The clinical applicability of these principles to surgery, which is more an art than science, has been well covered in the literature (Gillies 1982; Kushner and Vrabec 1987; Kushner 1993). It is limited by the complex anatomical circumstances and functional variations (Miller 1989). Furthermore, in pediatric patients Axl measurements are difficult and the globe grows with age. Therefore “Experienced surgeons will establish their own ‘tables’ for the amount they will recess or resect a muscle for a certain measured deviation” (Wagner 2005). Nevertheless, “We agree with Kushner et al that despite the approximation involved, the use of A scan is superior to other methods of estimating the amount of extraocular muscle surgery required” (Gillies 1991). “A statistically highly significant negative correlation was found between the axial length and the response to strabismus surgery” (Krzizok 1994), that is, the larger the globe the smaller the response to the same surgery.

Suppose one wished to straighten an eye diagnosed with esotropia of 20 prism diopters (∼10°). If its AxL were about 22 mm, the medial rectus ought to be theoretically recessed 2 mm, and the lateral advanced (or shortened) 2 mm. If, however, AxL was 32 mm, the displacement of the insertions must measure almost 3 mm in order to achieve the same effect, for 2 mm of surgery will result in under correction.

In conclusion, I have tried to impress upon the reader the significant influence of globe size, measured by its axial length, on the effects and measurement of its intraocular pressure and on its motility.

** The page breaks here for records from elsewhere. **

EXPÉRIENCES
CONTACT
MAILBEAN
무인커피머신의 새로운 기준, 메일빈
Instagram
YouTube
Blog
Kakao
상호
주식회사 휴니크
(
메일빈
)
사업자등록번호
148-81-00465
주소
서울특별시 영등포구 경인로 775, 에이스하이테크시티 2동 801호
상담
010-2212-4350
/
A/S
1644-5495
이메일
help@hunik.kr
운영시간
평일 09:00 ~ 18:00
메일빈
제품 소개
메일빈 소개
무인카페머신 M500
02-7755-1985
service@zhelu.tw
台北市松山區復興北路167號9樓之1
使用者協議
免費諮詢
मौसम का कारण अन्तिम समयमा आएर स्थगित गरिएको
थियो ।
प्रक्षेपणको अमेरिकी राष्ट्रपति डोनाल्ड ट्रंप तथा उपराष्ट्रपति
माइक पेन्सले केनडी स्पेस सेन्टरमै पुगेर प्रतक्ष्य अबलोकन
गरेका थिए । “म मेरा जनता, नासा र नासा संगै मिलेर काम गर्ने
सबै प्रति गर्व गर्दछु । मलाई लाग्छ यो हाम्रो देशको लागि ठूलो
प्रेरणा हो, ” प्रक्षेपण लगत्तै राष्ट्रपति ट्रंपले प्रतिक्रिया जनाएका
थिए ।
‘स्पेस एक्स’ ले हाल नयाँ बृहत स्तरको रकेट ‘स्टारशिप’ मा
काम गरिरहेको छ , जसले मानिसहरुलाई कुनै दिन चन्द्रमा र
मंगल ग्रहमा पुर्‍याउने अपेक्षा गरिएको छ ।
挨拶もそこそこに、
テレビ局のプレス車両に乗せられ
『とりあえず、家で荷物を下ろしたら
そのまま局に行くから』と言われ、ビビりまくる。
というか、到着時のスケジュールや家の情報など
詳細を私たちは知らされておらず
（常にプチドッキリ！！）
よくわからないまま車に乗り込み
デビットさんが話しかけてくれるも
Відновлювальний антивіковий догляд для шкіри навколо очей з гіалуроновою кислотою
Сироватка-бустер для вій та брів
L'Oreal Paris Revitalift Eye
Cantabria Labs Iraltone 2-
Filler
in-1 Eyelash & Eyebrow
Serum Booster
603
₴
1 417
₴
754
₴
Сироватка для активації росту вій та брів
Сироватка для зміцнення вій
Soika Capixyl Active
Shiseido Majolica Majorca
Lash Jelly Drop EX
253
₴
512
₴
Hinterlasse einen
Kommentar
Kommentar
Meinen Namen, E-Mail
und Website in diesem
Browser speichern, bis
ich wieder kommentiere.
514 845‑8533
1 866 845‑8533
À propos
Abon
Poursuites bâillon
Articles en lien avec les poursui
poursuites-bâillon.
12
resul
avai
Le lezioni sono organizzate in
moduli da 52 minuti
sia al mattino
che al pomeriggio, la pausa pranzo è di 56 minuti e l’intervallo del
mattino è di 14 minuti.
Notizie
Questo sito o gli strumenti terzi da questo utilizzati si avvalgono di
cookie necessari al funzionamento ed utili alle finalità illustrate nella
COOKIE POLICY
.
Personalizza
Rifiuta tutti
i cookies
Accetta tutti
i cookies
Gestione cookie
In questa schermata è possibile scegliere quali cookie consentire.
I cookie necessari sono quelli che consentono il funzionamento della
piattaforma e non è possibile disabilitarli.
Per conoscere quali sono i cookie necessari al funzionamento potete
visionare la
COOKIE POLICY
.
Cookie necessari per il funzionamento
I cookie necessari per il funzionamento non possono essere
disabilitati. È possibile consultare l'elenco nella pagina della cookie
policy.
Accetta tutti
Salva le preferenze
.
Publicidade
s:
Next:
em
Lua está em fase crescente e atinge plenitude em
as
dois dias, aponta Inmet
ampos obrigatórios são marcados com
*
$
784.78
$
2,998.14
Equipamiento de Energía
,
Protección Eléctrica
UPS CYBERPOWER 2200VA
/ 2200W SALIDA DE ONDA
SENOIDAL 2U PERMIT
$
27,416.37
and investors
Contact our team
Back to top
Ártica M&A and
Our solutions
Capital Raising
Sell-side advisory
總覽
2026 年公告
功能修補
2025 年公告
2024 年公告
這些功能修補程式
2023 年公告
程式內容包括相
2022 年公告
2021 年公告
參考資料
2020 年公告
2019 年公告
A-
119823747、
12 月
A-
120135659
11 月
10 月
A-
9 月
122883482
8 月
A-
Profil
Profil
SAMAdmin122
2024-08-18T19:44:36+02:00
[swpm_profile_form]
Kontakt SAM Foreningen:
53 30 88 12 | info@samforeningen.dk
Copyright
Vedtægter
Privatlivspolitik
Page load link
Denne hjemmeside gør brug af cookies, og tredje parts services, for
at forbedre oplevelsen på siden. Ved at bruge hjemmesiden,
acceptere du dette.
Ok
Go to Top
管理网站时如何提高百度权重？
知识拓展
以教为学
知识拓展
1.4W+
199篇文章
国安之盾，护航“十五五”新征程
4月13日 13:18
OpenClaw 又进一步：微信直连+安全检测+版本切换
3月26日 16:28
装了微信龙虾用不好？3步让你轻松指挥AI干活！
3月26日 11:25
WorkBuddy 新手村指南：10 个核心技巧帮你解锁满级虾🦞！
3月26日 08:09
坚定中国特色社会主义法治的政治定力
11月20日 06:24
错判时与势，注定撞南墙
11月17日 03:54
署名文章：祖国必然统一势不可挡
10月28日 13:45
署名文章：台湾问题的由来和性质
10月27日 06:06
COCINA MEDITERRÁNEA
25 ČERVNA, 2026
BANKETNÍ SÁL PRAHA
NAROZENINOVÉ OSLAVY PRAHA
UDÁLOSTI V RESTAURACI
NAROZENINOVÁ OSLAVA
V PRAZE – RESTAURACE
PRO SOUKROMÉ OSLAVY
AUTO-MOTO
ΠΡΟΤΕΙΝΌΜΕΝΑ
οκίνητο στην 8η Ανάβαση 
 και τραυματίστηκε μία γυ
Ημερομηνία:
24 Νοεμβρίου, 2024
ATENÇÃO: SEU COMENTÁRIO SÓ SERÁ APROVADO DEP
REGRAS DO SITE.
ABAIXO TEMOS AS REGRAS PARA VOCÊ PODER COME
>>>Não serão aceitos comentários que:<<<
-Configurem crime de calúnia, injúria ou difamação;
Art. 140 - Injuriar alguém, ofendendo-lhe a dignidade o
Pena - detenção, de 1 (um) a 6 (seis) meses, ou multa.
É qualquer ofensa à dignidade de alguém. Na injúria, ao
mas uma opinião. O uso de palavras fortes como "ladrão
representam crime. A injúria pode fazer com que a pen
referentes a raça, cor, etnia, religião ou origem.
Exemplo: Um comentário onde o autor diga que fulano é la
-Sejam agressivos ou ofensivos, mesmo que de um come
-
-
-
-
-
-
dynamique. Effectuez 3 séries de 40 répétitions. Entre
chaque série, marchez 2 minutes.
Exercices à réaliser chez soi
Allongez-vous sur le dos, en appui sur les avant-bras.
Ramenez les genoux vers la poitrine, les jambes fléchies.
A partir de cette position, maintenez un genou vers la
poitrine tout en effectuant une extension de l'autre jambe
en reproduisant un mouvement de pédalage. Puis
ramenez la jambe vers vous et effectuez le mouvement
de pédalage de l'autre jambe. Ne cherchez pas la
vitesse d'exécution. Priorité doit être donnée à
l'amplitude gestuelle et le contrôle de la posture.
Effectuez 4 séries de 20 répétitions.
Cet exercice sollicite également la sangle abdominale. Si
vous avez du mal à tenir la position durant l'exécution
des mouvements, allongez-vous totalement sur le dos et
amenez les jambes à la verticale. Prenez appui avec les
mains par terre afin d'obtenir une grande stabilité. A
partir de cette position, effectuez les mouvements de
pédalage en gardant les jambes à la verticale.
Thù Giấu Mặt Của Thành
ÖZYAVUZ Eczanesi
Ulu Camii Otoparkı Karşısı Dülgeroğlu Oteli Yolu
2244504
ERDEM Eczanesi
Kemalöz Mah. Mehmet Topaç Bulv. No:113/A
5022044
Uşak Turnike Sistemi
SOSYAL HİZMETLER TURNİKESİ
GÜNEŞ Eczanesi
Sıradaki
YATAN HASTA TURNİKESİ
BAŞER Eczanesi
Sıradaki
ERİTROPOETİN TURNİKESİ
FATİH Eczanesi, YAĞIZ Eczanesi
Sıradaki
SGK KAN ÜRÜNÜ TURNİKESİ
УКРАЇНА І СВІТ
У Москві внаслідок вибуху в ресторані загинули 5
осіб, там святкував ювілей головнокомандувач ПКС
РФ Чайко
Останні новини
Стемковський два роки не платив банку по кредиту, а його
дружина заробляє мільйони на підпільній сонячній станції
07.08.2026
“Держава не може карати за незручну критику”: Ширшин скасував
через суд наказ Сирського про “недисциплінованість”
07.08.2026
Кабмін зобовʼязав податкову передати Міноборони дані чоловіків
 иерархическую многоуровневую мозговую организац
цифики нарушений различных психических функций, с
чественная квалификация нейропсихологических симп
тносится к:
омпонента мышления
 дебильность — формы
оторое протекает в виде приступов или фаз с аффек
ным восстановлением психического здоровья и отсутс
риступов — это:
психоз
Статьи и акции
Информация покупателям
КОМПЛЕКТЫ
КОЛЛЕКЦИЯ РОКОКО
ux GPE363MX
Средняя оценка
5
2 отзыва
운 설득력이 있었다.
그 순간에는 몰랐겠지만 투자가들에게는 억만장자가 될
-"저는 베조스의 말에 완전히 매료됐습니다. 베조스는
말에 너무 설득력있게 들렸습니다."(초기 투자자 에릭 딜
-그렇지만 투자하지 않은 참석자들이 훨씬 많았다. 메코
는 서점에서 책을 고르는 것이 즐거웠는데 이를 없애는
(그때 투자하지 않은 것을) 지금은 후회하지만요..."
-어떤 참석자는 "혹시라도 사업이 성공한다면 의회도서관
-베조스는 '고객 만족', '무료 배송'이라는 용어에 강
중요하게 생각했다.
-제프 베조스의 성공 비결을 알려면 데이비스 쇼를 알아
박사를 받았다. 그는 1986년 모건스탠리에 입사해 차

The geometrical and physical models serve as simplified skeletons upon which the complex biological components of anatomy, neurology, and biochemistry may then be fleshed. Future statistical data on the relation of AxL to eso and exo deviation, in addition to the customary refractive data, will be helpful. So may be in vivo data on scleral thickness. At present, the routine addition to our clinical armamentarium of measurable Axl data promises to enhance the quality of our diagnosis and management of glaucoma and of strabismus.